ノーザンラインは複数の独立した鉄道会社が建設・運営していた路線網を、1920年代から1930年代にかけて統合して形成された経緯を持ちます。路線の一部はさらに古い年代に遡り、特にストックウェルとボロー(Borough)間の区間は1890年に開通し、深層管路としては最も古い区間の一つです。
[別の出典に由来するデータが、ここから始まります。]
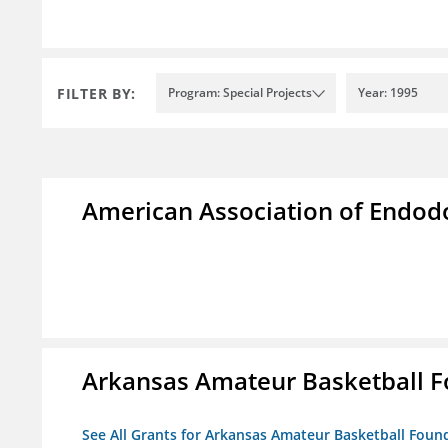
FILTER BY:
Program: Special Projects
Year: 1995
American Association of Endod
Arkansas Amateur Basketball 
See All Grants for Arkansas Amateur Basketball Foun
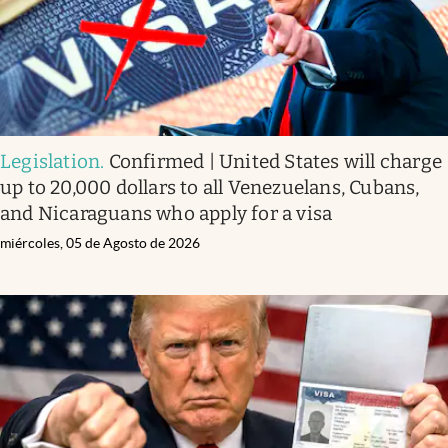
Legislation
.
Confirmed | United States will charge
up to 20,000 dollars to all Venezuelans, Cubans,
and Nicaraguans who apply for a visa
miércoles, 05 de Agosto de 2026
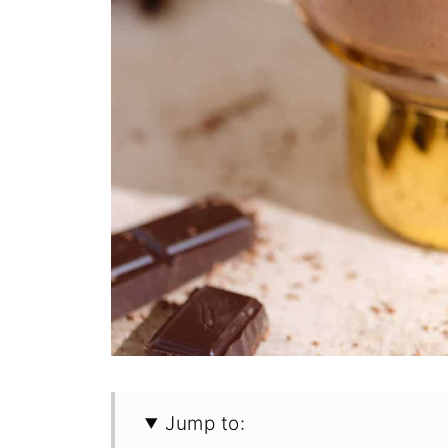
Jump to:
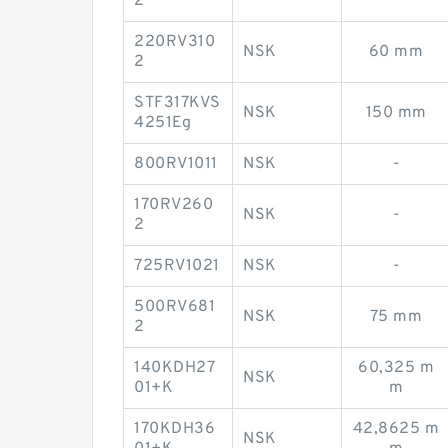
2
220RV310
NSK
60 mm
2
STF317KVS
NSK
150 mm
4251Eg
800RV1011
NSK
-
170RV260
NSK
-
2
725RV1021
NSK
-
500RV681
NSK
75 mm
2
140KDH27
60,325 m
NSK
01+K
m
170KDH36
42,8625 m
NSK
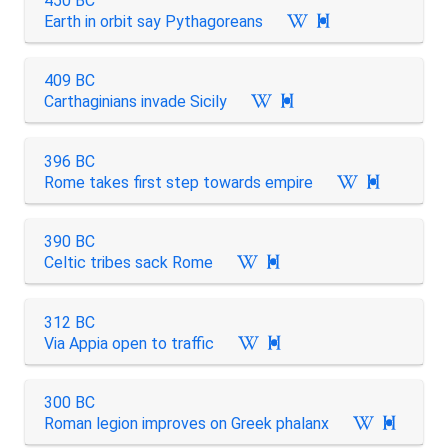
450 BC
Earth in orbit say Pythagoreans

409 BC
Carthaginians invade Sicily

396 BC
Rome takes first step towards empire

390 BC
Celtic tribes sack Rome

312 BC
Via Appia open to traffic

300 BC
Roman legion improves on Greek phalanx

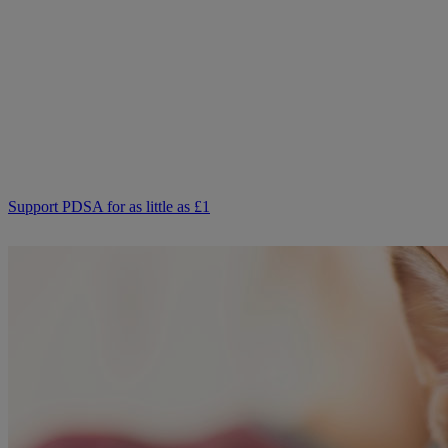
Not everyone can afford to pay for treatment or advice for their
poorly pets right now. That is why our Pet Health Hub is free for all
pet owners to access.
As we receive no Government funding, we rely solely on donations
from kind supporters like you.
Your support means we can keep providing this care. Please,
support PDSA and donate to help keep people and pets together.
Support PDSA for as little as £1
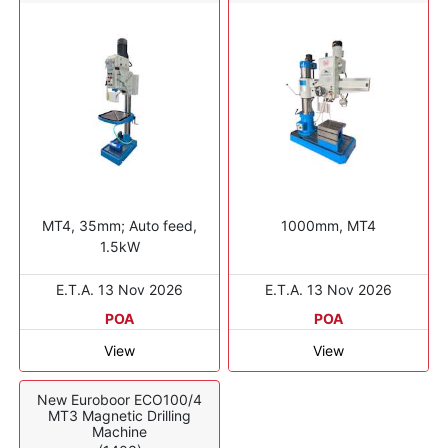
MT4, 35mm; Auto feed,
1000mm, MT4
1.5kW
E.T.A. 13 Nov 2026
E.T.A. 13 Nov 2026
POA
POA
View
View
New Euroboor ECO100/4
MT3 Magnetic Drilling
Machine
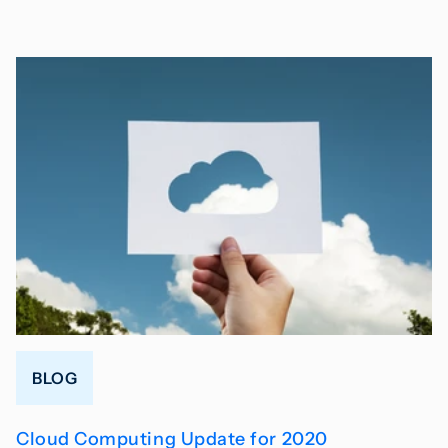
BLOG
Cloud Computing Update for 2020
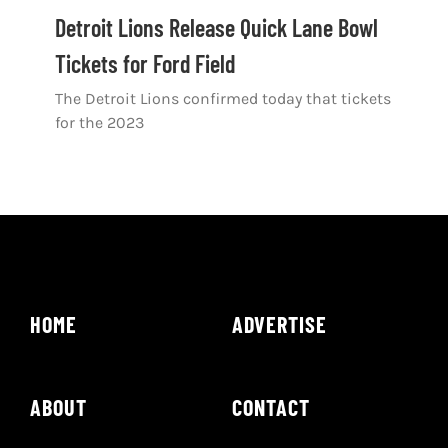
Shop
Detroit Lions Release Quick Lane Bowl
Tickets for Ford Field
DOWNLOAD APP
The Detroit Lions confirmed today that tickets
Search
for the 2023
for:
HOME
ADVERTISE
ABOUT
CONTACT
統合と拡張の過程で、当初別会社が計画していたルートや、放棄・変更された計画の区間も取り込まれ、現在のような枝分かれの多い路線配置になりました。

路線と主要駅

  • 主要なターミナルと分岐点:Camden Town(北部で分岐する重要駅)、Kennington(南部での支線分岐や延伸と関係する地点)など。
  • 深層トンネル区間が多く、中心部では狭いトンネル内にホームが配置されている駅が多い。
  • 路線図上は黒色で表示され、ロンドン中心部を縦断する形で多くの相互乗換が可能。

利用状況(乗客数・混雑)

ノーザンラインの年間乗客数は年度によって変動しますが、2億人台前半から後半で推移してきました。過去(2003–2010年頃)にはロンドン地下鉄の中でも最も混雑する路線の一つとされていましたが、その後の他路線の改良や利用者構造の変化で順位が変動しています。朝夕ラッシュ時には中心部の分岐点や主要ターミナル付近で混雑が顕著です。

延伸工事と最近の動向

かつて計画・建設中とされていた南部の延伸工事については進捗があり、Kenningtonから分岐してNine Elms、Battersea Power Station方面への延伸(Northern line extension)が進められ、2021年に開業し、路線に新たな南側支線を形成しました。この延伸により新しい駅が運行に加わり、周辺の再開発と結びついて輸送需要に対応しています。

今後の課題と対策

ノーザンラインは複雑な運行形態と高い需要を抱えるため、信号システムの近代化、車両更新、駅のバリアフリー化(エレベーター設置など)、混雑緩和策といった改善計画が継続的に検討・実施されています。これらは輸送能力の向上と快適性の改善に直結する重要な取り組みです。

参考として、本項目内の路線図表記は地下鉄の標準地図(地下鉄地図)に準じて黒で表示されます。また、ロンドン南部やテムズ川周辺(テムズ川)の駅配置や歴史的経緯については、当該地域の再開発と密接に関連しています。